- Exercise prompt: Exactly as written, print the lines from the top of the listing through the line containing "G04 #@! TF.CreationDate,2020-07-26T18:09:44+03:00*"; include no pictures.

- Data provided:
────────
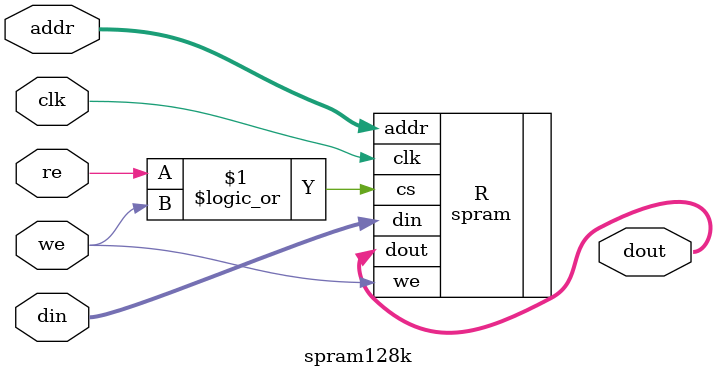
<source format=v>
`timescale 1 ns / 1 ns // timescale for following modules

module spram128k (
   clk,
   re,
   we,
   din,
   addr,
   dout);

parameter ADDR_WIDTH = 17;
parameter DATA_WIDTH = 128;

input   clk;
input   re;
input   we;
input   [DATA_WIDTH-1:0] din;
input   [ADDR_WIDTH-1:0] addr;
output  [DATA_WIDTH-1:0] dout;

`define SIM_RAM
`ifdef SIM_RAM
spram #(.ADDR_WIDTH(ADDR_WIDTH)) R (
  .clk(clk),
  .cs(re || we),
  .we(we),
  .din(din),
  .addr(addr),
  .dout(dout)
  );
`endif

endmodule

</source>
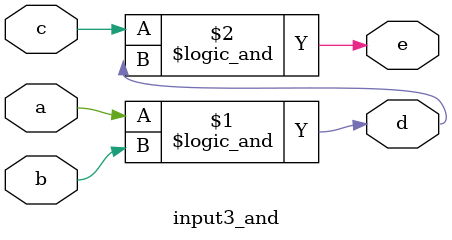
<source format=v>
`timescale 1ns / 1ps

module input3_and(
    input a,
    input b,
    input c,
    output d,
    output e 
    );
    
assign d = a&&b;
assign e = c&&d;

endmodule

</source>
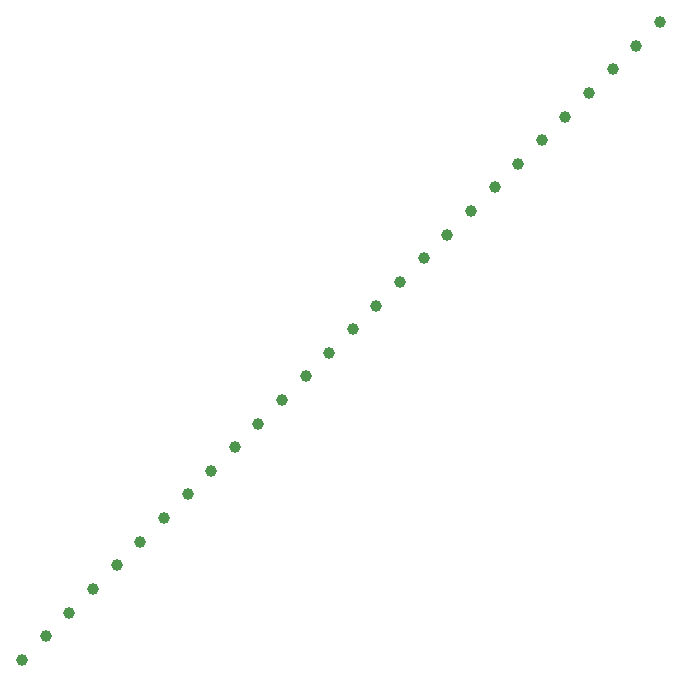
<source format=gbr>
G04 Examples for testing time performance of Gerber parsers*
%FSLAX26Y26*%
%MOMM*%
%ADD10C,1*%
%LPD*%
D10*
X0Y0D03*
X2000000Y2000000D03*
X4000000Y4000000D03*
X6000000Y6000000D03*
X8000000Y8000000D03*
X10000000Y10000000D03*
X12000000Y12000000D03*
X14000000Y14000000D03*
X16000000Y16000000D03*
X18000000Y18000000D03*
X20000000Y20000000D03*
X22000000Y22000000D03*
X24000000Y24000000D03*
X26000000Y26000000D03*
X28000000Y28000000D03*
X30000000Y30000000D03*
X32000000Y32000000D03*
X34000000Y34000000D03*
X36000000Y36000000D03*
X38000000Y38000000D03*
X40000000Y40000000D03*
X42000000Y42000000D03*
X44000000Y44000000D03*
X46000000Y46000000D03*
X48000000Y48000000D03*
X50000000Y50000000D03*
X52000000Y52000000D03*
X54000000Y54000000D03*
M02*

</source>
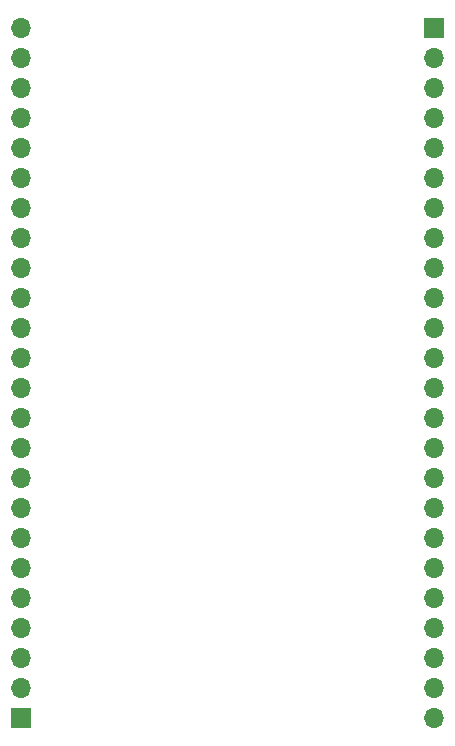
<source format=gbr>
G04 #@! TF.GenerationSoftware,KiCad,Pcbnew,5.1.6*
G04 #@! TF.CreationDate,2020-07-26T18:09:44+03:00*
G04 #@! TF.ProjectId,kicad-skw92b-mt7688a-adapter,6b696361-642d-4736-9b77-3932622d6d74,rev?*
G04 #@! TF.SameCoordinates,Original*
G04 #@! TF.FileFunction,Copper,L2,Bot*
G04 #@! TF.FilePolarity,Positive*
%FSLAX46Y46*%
G04 Gerber Fmt 4.6, Leading zero omitted, Abs format (unit mm)*
G04 Created by KiCad (PCBNEW 5.1.6) date 2020-07-26 18:09:44*
%MOMM*%
%LPD*%
G01*
G04 APERTURE LIST*
G04 #@! TA.AperFunction,ComponentPad*
%ADD10O,1.700000X1.700000*%
G04 #@! TD*
G04 #@! TA.AperFunction,ComponentPad*
%ADD11R,1.700000X1.700000*%
G04 #@! TD*
G04 APERTURE END LIST*
D10*
X132475000Y-75905000D03*
X132475000Y-78445000D03*
X132475000Y-80985000D03*
X132475000Y-83525000D03*
X132475000Y-86065000D03*
X132475000Y-88605000D03*
X132475000Y-91145000D03*
X132475000Y-93685000D03*
X132475000Y-96225000D03*
X132475000Y-98765000D03*
X132475000Y-101305000D03*
X132475000Y-103845000D03*
X132475000Y-106385000D03*
X132475000Y-108925000D03*
X132475000Y-111465000D03*
X132475000Y-114005000D03*
X132475000Y-116545000D03*
X132475000Y-119085000D03*
X132475000Y-121625000D03*
X132475000Y-124165000D03*
X132475000Y-126705000D03*
X132475000Y-129245000D03*
X132475000Y-131785000D03*
D11*
X132475000Y-134325000D03*
D10*
X167475000Y-134350000D03*
X167475000Y-131810000D03*
X167475000Y-129270000D03*
X167475000Y-126730000D03*
X167475000Y-124190000D03*
X167475000Y-121650000D03*
X167475000Y-119110000D03*
X167475000Y-116570000D03*
X167475000Y-114030000D03*
X167475000Y-111490000D03*
X167475000Y-108950000D03*
X167475000Y-106410000D03*
X167475000Y-103870000D03*
X167475000Y-101330000D03*
X167475000Y-98790000D03*
X167475000Y-96250000D03*
X167475000Y-93710000D03*
X167475000Y-91170000D03*
X167475000Y-88630000D03*
X167475000Y-86090000D03*
X167475000Y-83550000D03*
X167475000Y-81010000D03*
X167475000Y-78470000D03*
D11*
X167475000Y-75930000D03*
M02*

</source>
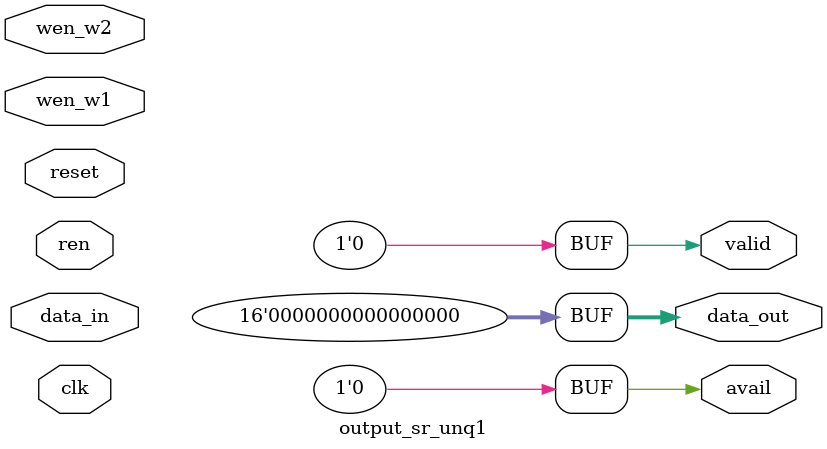
<source format=v>
`define xassert(condition, message)

module output_sr_unq1(
clk,
reset,
data_in,
wen_w1,
wen_w2,
data_out,
avail,
ren,
valid
);

  input clk;
  input reset;
  input [31:0] data_in;
  input wen_w2;
  input wen_w1;
  input ren;
  output reg valid;
  output reg avail;
  output reg [15:0] data_out;

   assign valid = 0;
   assign avail = 0;

   assign data_out = 0;
   
endmodule

</source>
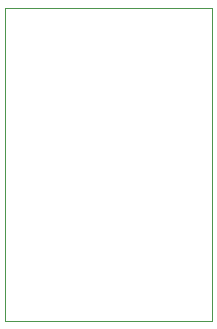
<source format=gm1>
G04 #@! TF.GenerationSoftware,KiCad,Pcbnew,(5.1.7)-1*
G04 #@! TF.CreationDate,2022-03-16T13:26:47+01:00*
G04 #@! TF.ProjectId,bluetooth-board,626c7565-746f-46f7-9468-2d626f617264,rev?*
G04 #@! TF.SameCoordinates,Original*
G04 #@! TF.FileFunction,Profile,NP*
%FSLAX46Y46*%
G04 Gerber Fmt 4.6, Leading zero omitted, Abs format (unit mm)*
G04 Created by KiCad (PCBNEW (5.1.7)-1) date 2022-03-16 13:26:47*
%MOMM*%
%LPD*%
G01*
G04 APERTURE LIST*
G04 #@! TA.AperFunction,Profile*
%ADD10C,0.050000*%
G04 #@! TD*
G04 APERTURE END LIST*
D10*
X15100000Y-41310000D02*
X15100000Y-14810000D01*
X32600000Y-41310000D02*
X15100000Y-41310000D01*
X32600000Y-14810000D02*
X32600000Y-41310000D01*
X15100000Y-14810000D02*
X32600000Y-14810000D01*
M02*

</source>
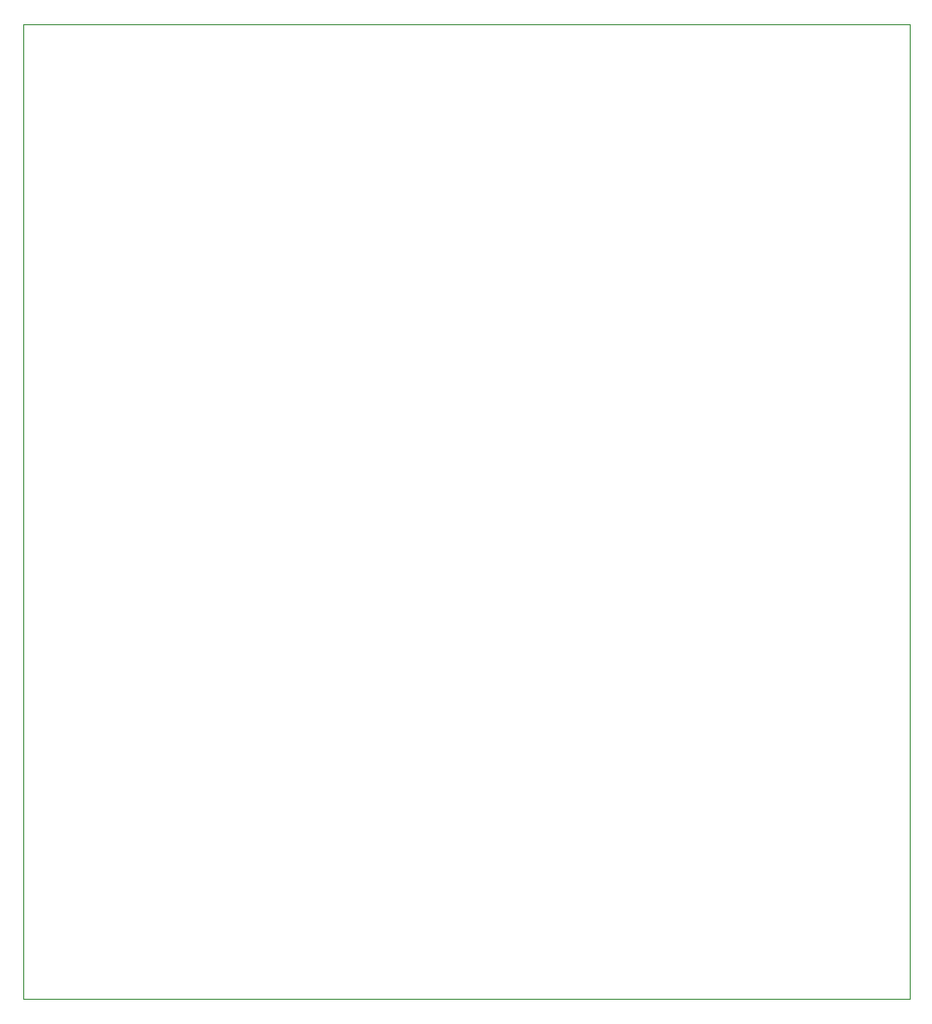
<source format=gbr>
%TF.GenerationSoftware,KiCad,Pcbnew,(6.0.7)*%
%TF.CreationDate,2022-09-14T11:12:15+02:00*%
%TF.ProjectId,pdb,7064622e-6b69-4636-9164-5f7063625858,rev?*%
%TF.SameCoordinates,Original*%
%TF.FileFunction,Profile,NP*%
%FSLAX46Y46*%
G04 Gerber Fmt 4.6, Leading zero omitted, Abs format (unit mm)*
G04 Created by KiCad (PCBNEW (6.0.7)) date 2022-09-14 11:12:15*
%MOMM*%
%LPD*%
G01*
G04 APERTURE LIST*
%TA.AperFunction,Profile*%
%ADD10C,0.100000*%
%TD*%
G04 APERTURE END LIST*
D10*
X38100000Y-91440000D02*
X38100000Y-6350000D01*
X115570000Y-6350000D02*
X115570000Y-91440000D01*
X38100000Y-6350000D02*
X115570000Y-6350000D01*
X115570000Y-91440000D02*
X38100000Y-91440000D01*
M02*

</source>
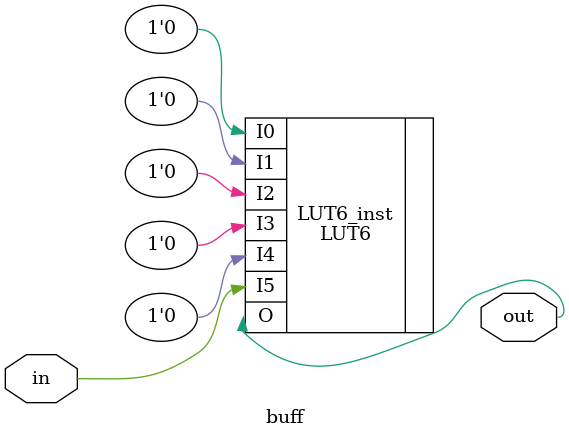
<source format=v>
`timescale 1ns / 1ps


module buff(input 	in,	//	buffer input.
		   output     out
  );
 


 LUT6 #(
		.INIT(64'hFFFFFFFF00000000)
	) LUT6_inst (
		.O(out),
		.I0(1'b0),
		.I1(1'b0),
		.I2(1'b0),
		.I3(1'b0),
		.I4(1'b0),
		.I5(in)
	);
  
endmodule


</source>
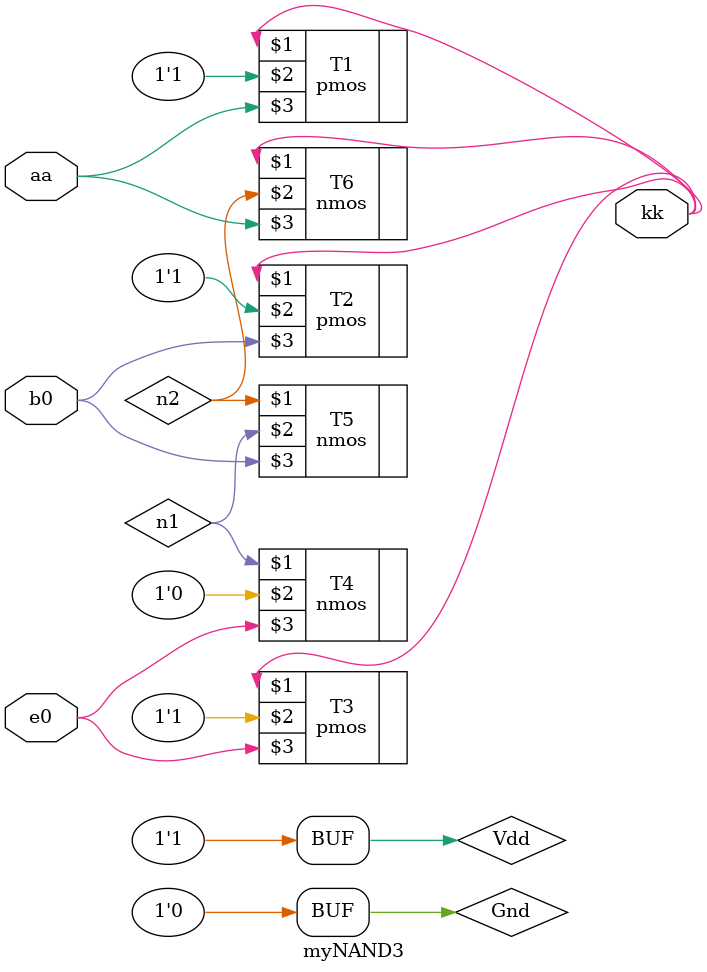
<source format=v>
`timescale 1ns/1ns
module myNAND3(input aa, b0, e0, output kk);
	wire n1, n2;
	supply1 Vdd;
	supply0 Gnd;
	pmos #(5, 6, 7) T1(kk, Vdd, aa), T2(kk, Vdd, b0), T3(kk, Vdd, e0);
	nmos #(3, 4, 5) T4(n1, Gnd, e0), T5(n2, n1, b0), T6(kk, n2, aa);
endmodule

</source>
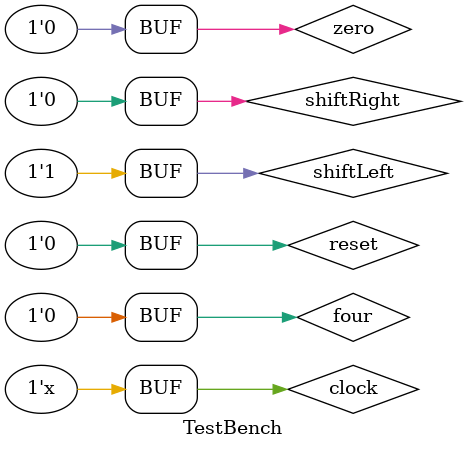
<source format=v>
module TestBench;
	wire data;
	reg clock;
	reg shiftLeft;
	reg shiftRight;
	reg reset;
	wire shiftOutputAddInput;
	reg four = 4;
	reg zero = 0;
	reg adderCarry;
  
ShiftRegister shiftRegister(
	.in(data),
	.clock (clock),
	.shiftLeft (shiftLeft),
	.shiftRight (shiftRight),
	.reset (reset),
	.out (shiftOutputAddInput));
  
Adder adder(
	.a(shiftOutputAddInput),
 	.b (four),
 	.carry_in (zero),
 	.sum (data),
	.carry_out(carry_out));
  
always #10 clock = ~clock;
  
initial begin
   	clock <= 0;
   	shiftLeft <= 1;
    	shiftRight <= 0;
   	reset <= 0;
end 
endmodule

</source>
────────
- Answer space:
<source format=v>
`timescale 1 ns / 1 ns // timescale for following modules

module spram128k (
   clk,
   re,
   we,
   din,
   addr,
   dout);

parameter ADDR_WIDTH = 17;
parameter DATA_WIDTH = 128;

input   clk;
input   re;
input   we;
input   [DATA_WIDTH-1:0] din;
input   [ADDR_WIDTH-1:0] addr;
output  [DATA_WIDTH-1:0] dout;

`define SIM_RAM
`ifdef SIM_RAM
spram #(.ADDR_WIDTH(ADDR_WIDTH)) R (
  .clk(clk),
  .cs(re || we),
  .we(we),
  .din(din),
  .addr(addr),
  .dout(dout)
  );
`endif

endmodule

</source>
<source format=v>
`timescale 1ns / 1ps

module input3_and(
    input a,
    input b,
    input c,
    output d,
    output e 
    );
    
assign d = a&&b;
assign e = c&&d;

endmodule

</source>
<source format=gbr>
G04 Examples for testing time performance of Gerber parsers*
%FSLAX26Y26*%
%MOMM*%
%ADD10C,1*%
%LPD*%
D10*
X0Y0D03*
X2000000Y2000000D03*
X4000000Y4000000D03*
X6000000Y6000000D03*
X8000000Y8000000D03*
X10000000Y10000000D03*
X12000000Y12000000D03*
X14000000Y14000000D03*
X16000000Y16000000D03*
X18000000Y18000000D03*
X20000000Y20000000D03*
X22000000Y22000000D03*
X24000000Y24000000D03*
X26000000Y26000000D03*
X28000000Y28000000D03*
X30000000Y30000000D03*
X32000000Y32000000D03*
X34000000Y34000000D03*
X36000000Y36000000D03*
X38000000Y38000000D03*
X40000000Y40000000D03*
X42000000Y42000000D03*
X44000000Y44000000D03*
X46000000Y46000000D03*
X48000000Y48000000D03*
X50000000Y50000000D03*
X52000000Y52000000D03*
X54000000Y54000000D03*
M02*

</source>
<source format=gbr>
G04 #@! TF.GenerationSoftware,KiCad,Pcbnew,5.1.6*
G04 #@! TF.CreationDate,2020-07-26T18:09:44+03:00*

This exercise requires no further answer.